▶ [EXERCISE DETAILS]
Could you give back every entry below exactly, with the pictures dropped?

▶ [DATA TO PROCESS]
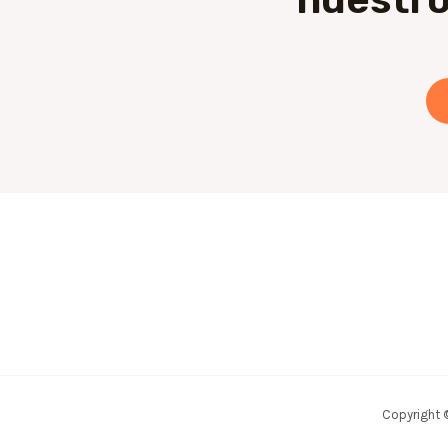
Copyright 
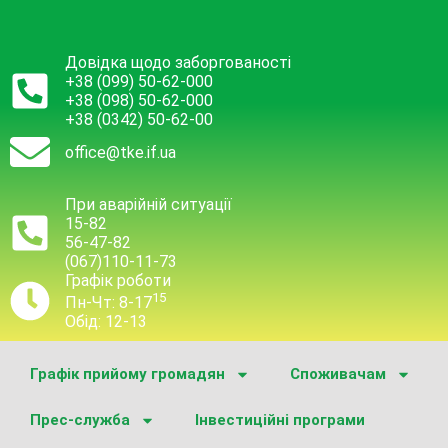
Довідка щодо заборгованості
+38 (099) 50-62-000
+38 (098) 50-62-000
+38 (0342) 50-62-00
office@tke.if.ua
При аварійній ситуації
15-82
56-47-82
(067)110-11-73
Графік роботи
15
Пн-Чт: 8-17
Обід: 12-13
Графік прийому громадян
Споживачам
Прес-служба
Інвестиційні програми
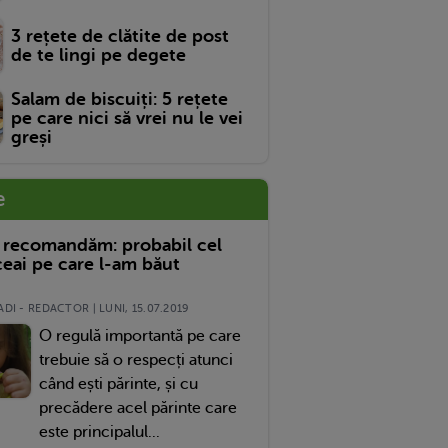
3 rețete de clătite de post
de te lingi pe degete
Salam de biscuiți: 5 rețete
pe care nici să vrei nu le vei
greși
e
 recomandăm: probabil cel
eai pe care l-am băut
DI - REDACTOR | LUNI, 15.07.2019
O regulă importantă pe care
trebuie să o respecți atunci
când ești părinte, și cu
precădere acel părinte care
este principalul...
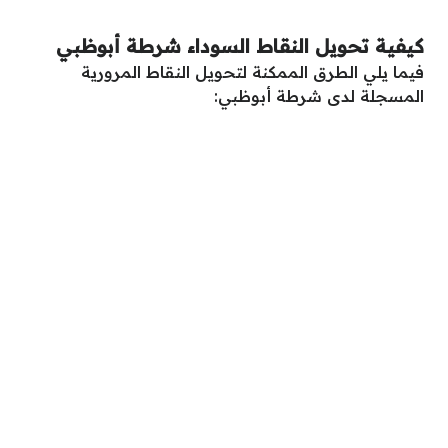
كيفية تحويل النقاط السوداء شرطة أبوظبي
فيما يلي الطرق الممكنة لتحويل النقاط المرورية
المسجلة لدى شرطة أبوظبي:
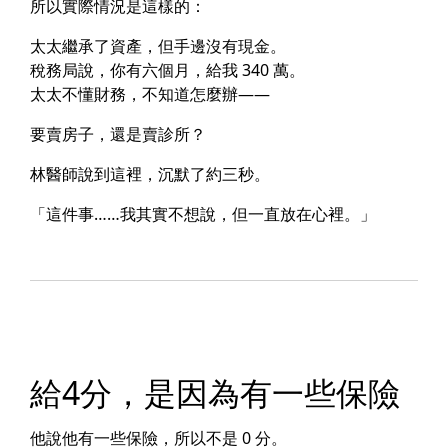
所以實際情況是這樣的：
太太繼承了資產，但手邊沒有現金。
稅務局說，你有六個月，給我 340 萬。
太太不懂財務，不知道怎麼辦——
要賣房子，還是賣診所？
林醫師說到這裡，沉默了約三秒。
「這件事……我其實不想說，但一直放在心裡。」
給4分，是因為有一些保險
他說他有一些保險，所以不是 0 分。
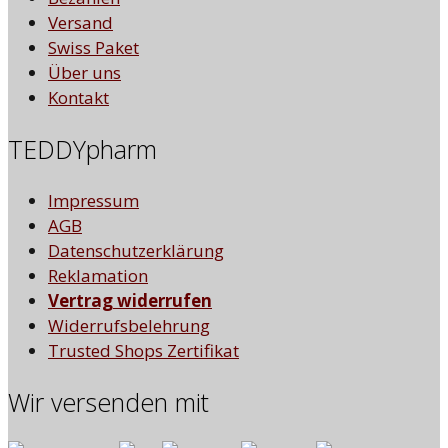
Versand
Swiss Paket
Über uns
Kontakt
TEDDYpharm
Impressum
AGB
Datenschutzerklärung
Reklamation
Vertrag widerrufen
Widerrufsbelehrung
Trusted Shops Zertifikat
Wir versenden mit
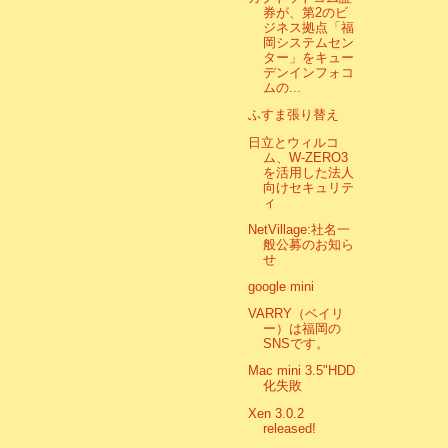
券が、第2のビ
ジネス拠点「福
岡システムセン
ター」をキュー
デンインフォコ
ムの...
ふすま張り替え
日立とウィルコ
ム、W-ZERO3
を活用した法人
向けセキュリテ
ィ
NetVillage:社名一
般公募のお知ら
せ
google mini
VARRY（ベイリ
ー）は福岡の
SNSです。
Mac mini 3.5"HDD
化失敗
Xen 3.0.2
released!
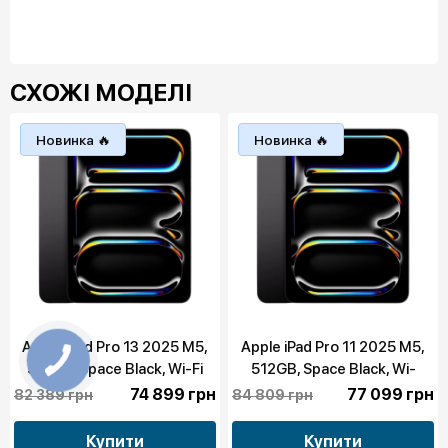
СХОЖІ МОДЕЛІ
Новинка 🔥
Новинка 🔥
Apple iPad Pro 13 2025 M5,
Apple iPad Pro 11 2025 M5,
512GB, Space Black, Wi-Fi
512GB, Space Black, Wi-
(MDYL4)
Fi+LTE (ME2Q4)
74 899 грн
77 099 грн
82 389 грн
84 809 грн
Купити
Купити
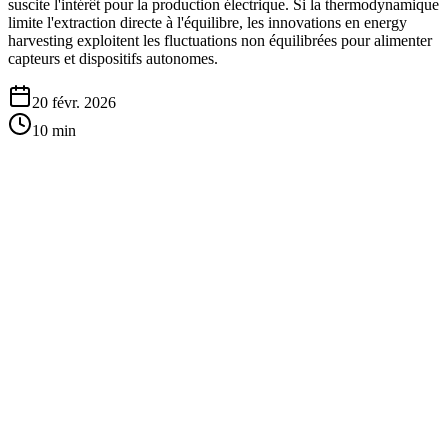
suscite l'intérêt pour la production électrique. Si la thermodynamique
limite l'extraction directe à l'équilibre, les innovations en energy
harvesting exploitent les fluctuations non équilibrées pour alimenter
capteurs et dispositifs autonomes.
20 févr. 2026
10
min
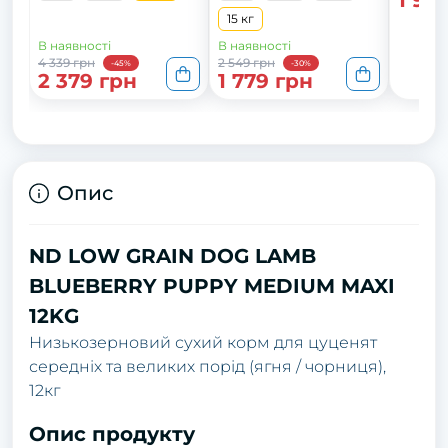
1 93
15 кг
В наявності
В наявності
4 339 грн
2 549 грн
-45%
-30%
2 379 грн
1 779 грн
Опис
ND LOW GRAIN DOG LAMB
BLUEBERRY PUPPY MEDIUM MAXI
12KG
Низькозерновий сухий корм для цуценят
середніх та великих порід (ягня / чорниця),
12кг
Опис продукту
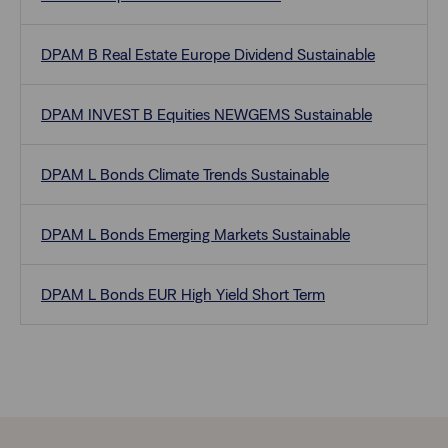
DPAM B Real Estate Europe Dividend Sustainable
DPAM INVEST B Equities NEWGEMS Sustainable
DPAM L Bonds Climate Trends Sustainable
DPAM L Bonds Emerging Markets Sustainable
DPAM L Bonds EUR High Yield Short Term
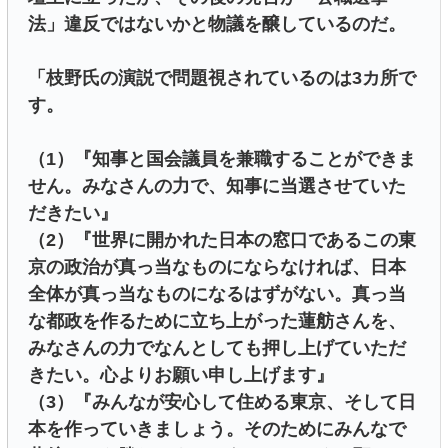
法」違反ではないかと物議を醸しているのだ。
「枝野氏の演説で問題視されているのは3カ所で
す。
（1）『知事と国会議員を兼職することができま
せん。みなさんの力で、知事に当選させていた
だきたい』
（2）『世界に開かれた日本の窓口であるこの東
京の政治が真っ当なものにならなければ、日本
全体が真っ当なものになるはずがない。真っ当
な都政を作るために立ち上がった蓮舫さんを、
みなさんの力でなんとしても押し上げていただ
きたい。心よりお願い申し上げます』
（3）『みんなが安心して住める東京、そして日
本を作っていきましょう。そのためにみんなで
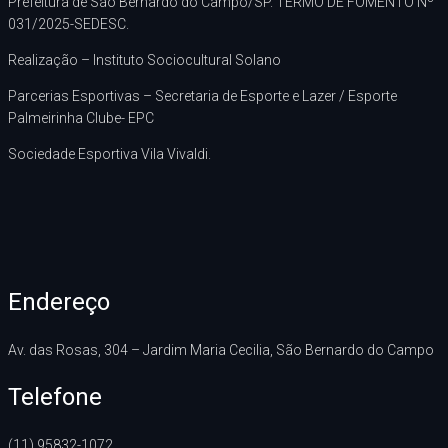
Prefeitura de São Bernardo do Campo/SP. TERMO DE FOMENTO Nº
031/2025-SEDESC.
Realização – Instituto Sociocultural Solano
Parcerias Esportivas – Secretaria de Esporte e Lazer / Esporte
Palmeirinha Clube- EPC
Sociedade Esportiva Vila Vivaldi.
Endereço
Av. das Rosas, 304 – Jardim Maria Cecilia, São Bernardo do Campo
Telefone
(11) 95832-1072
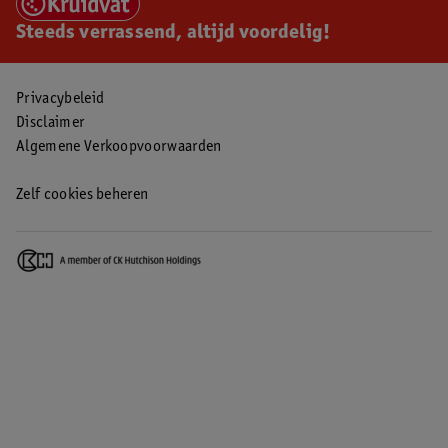
Steeds verrassend, altijd voordelig!
Privacybeleid
Disclaimer
Algemene Verkoopvoorwaarden
Zelf cookies beheren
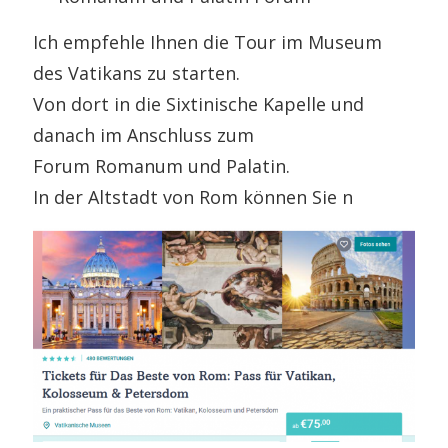
Ich empfehle Ihnen die Tour im Museum
des Vatikans zu starten.
Von dort in die Sixtinische Kapelle und
danach im Anschluss zum
Forum Romanum und Palatin.
In der Altstadt von Rom können Sie n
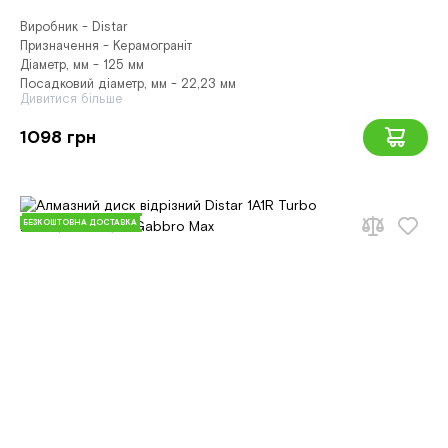
Виробник - Distar
Призначення - Керамограніт
Діаметр, мм - 125 мм
Посадковий діаметр, мм - 22,23 мм
Дивитися більше
1098 грн
БЕЗКОШТОВНА ДОСТАВКА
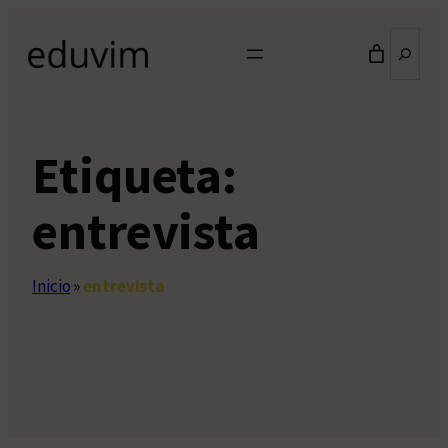
Saltar
Buscar
al
contenido
Etiqueta:
entrevista
Inicio
»
entrevista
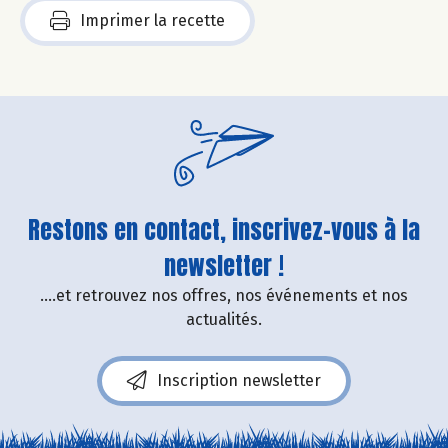
Imprimer la recette
Restons en contact, inscrivez-vous à la
newsletter !
....et retrouvez nos offres, nos événements et nos
actualités.
Inscription newsletter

▶ [SOLUTION]
Copyright 
Довідка щодо заборгованості
+38 (099) 50-62-000
+38 (098) 50-62-000
+38 (0342) 50-62-00
office@tke.if.ua
При аварійній ситуації
15-82
56-47-82
(067)110-11-73
Графік роботи
15
Пн-Чт: 8-17
Обід: 12-13
Графік прийому громадян
Споживачам
Прес-служба
Інвестиційні програми
3 rețete de clătite de post
de te lingi pe degete
Salam de biscuiți: 5 rețete
pe care nici să vrei nu le vei
greși
e
 recomandăm: probabil cel
eai pe care l-am băut
DI - REDACTOR | LUNI, 15.07.2019
O regulă importantă pe care
trebuie să o respecți atunci
când ești părinte, și cu
precădere acel părinte care
este principalul...
كيفية تحويل النقاط السوداء شرطة أبوظبي
فيما يلي الطرق الممكنة لتحويل النقاط المرورية
المسجلة لدى شرطة أبوظبي:
所以實際情況是這樣的：
太太繼承了資產，但手邊沒有現金。
稅務局說，你有六個月，給我 340 萬。
太太不懂財務，不知道怎麼辦——
要賣房子，還是賣診所？
林醫師說到這裡，沉默了約三秒。
「這件事……我其實不想說，但一直放在心裡。」
給4分，是因為有一些保險
他說他有一些保險，所以不是 0 分。
Versand
Swiss Paket
Über uns
Kontakt
TEDDYpharm
Impressum
AGB
Datenschutzerklärung
Reklamation
Vertrag widerrufen
Widerrufsbelehrung
Trusted Shops Zertifikat
Wir versenden mit
券が、第2のビ
ジネス拠点「福
岡システムセン
ター」をキュー
デンインフォコ
ムの...
ふすま張り替え
日立とウィルコ
ム、W-ZERO3
を活用した法人
向けセキュリテ
ィ
NetVillage:社名一
般公募のお知ら
せ
google mini
VARRY（ベイリ
ー）は福岡の
SNSです。
Mac mini 3.5"HDD
化失敗
Xen 3.0.2
released!
СХОЖІ МОДЕЛІ
Новинка 🔥
Новинка 🔥
Apple iPad Pro 13 2025 M5,
Apple iPad Pro 11 2025 M5,
512GB, Space Black, Wi-Fi
512GB, Space Black, Wi-
(MDYL4)
Fi+LTE (ME2Q4)
74 899 грн
77 099 грн
82 389 грн
84 809 грн
Купити
Купити
suscite l'intérêt pour la production électrique. Si la thermodynamique
limite l'extraction directe à l'équilibre, les innovations en energy
harvesting exploitent les fluctuations non équilibrées pour alimenter
capteurs et dispositifs autonomes.
20 févr. 2026
10
min
1 93
15 кг
В наявності
В наявності
4 339 грн
2 549 грн
-45%
-30%
2 379 грн
1 779 грн
Опис
ND LOW GRAIN DOG LAMB
BLUEBERRY PUPPY MEDIUM MAXI
12KG
Низькозерновий сухий корм для цуценят
середніх та великих порід (ягня / чорниця),
12кг
Опис продукту
DPAM B Real Estate Europe Dividend Sustainable
DPAM INVEST B Equities NEWGEMS Sustainable
DPAM L Bonds Climate Trends Sustainable
DPAM L Bonds Emerging Markets Sustainable
DPAM L Bonds EUR High Yield Short Term
法」違反ではないかと物議を醸しているのだ。
「枝野氏の演説で問題視されているのは3カ所で
す。
（1）『知事と国会議員を兼職することができま
せん。みなさんの力で、知事に当選させていた
だきたい』
（2）『世界に開かれた日本の窓口であるこの東
京の政治が真っ当なものにならなければ、日本
全体が真っ当なものになるはずがない。真っ当
な都政を作るために立ち上がった蓮舫さんを、
みなさんの力でなんとしても押し上げていただ
きたい。心よりお願い申し上げます』
（3）『みんなが安心して住める東京、そして日
本を作っていきましょう。そのためにみんなで
Prefeitura de São Bernardo do Campo/SP. TERMO DE FOMENTO Nº
031/2025-SEDESC.
Realização – Instituto Sociocultural Solano
Parcerias Esportivas – Secretaria de Esporte e Lazer / Esporte
Palmeirinha Clube- EPC
Sociedade Esportiva Vila Vivaldi.
Endereço
Av. das Rosas, 304 – Jardim Maria Cecilia, São Bernardo do Campo
Telefone
(11) 95832-1072
Steeds verrassend, altijd voordelig!
Privacybeleid
Disclaimer
Algemene Verkoopvoorwaarden
Zelf cookies beheren
Ich empfehle Ihnen die Tour im Museum
des Vatikans zu starten.
Von dort in die Sixtinische Kapelle und
danach im Anschluss zum
Forum Romanum und Palatin.
In der Altstadt von Rom können Sie n
Виробник - Distar
Призначення - Керамограніт
Діаметр, мм - 125 мм
Посадковий діаметр, мм - 22,23 мм
Дивитися більше
1098 грн
БЕЗКОШТОВНА ДОСТАВКА
Saltar
Buscar
al
contenido
Etiqueta:
entrevista
Inicio
»
entrevista
Imprimer la recette
Restons en contact, inscrivez-vous à la
newsletter !
....et retrouvez nos offres, nos événements et nos
actualités.
Inscription newsletter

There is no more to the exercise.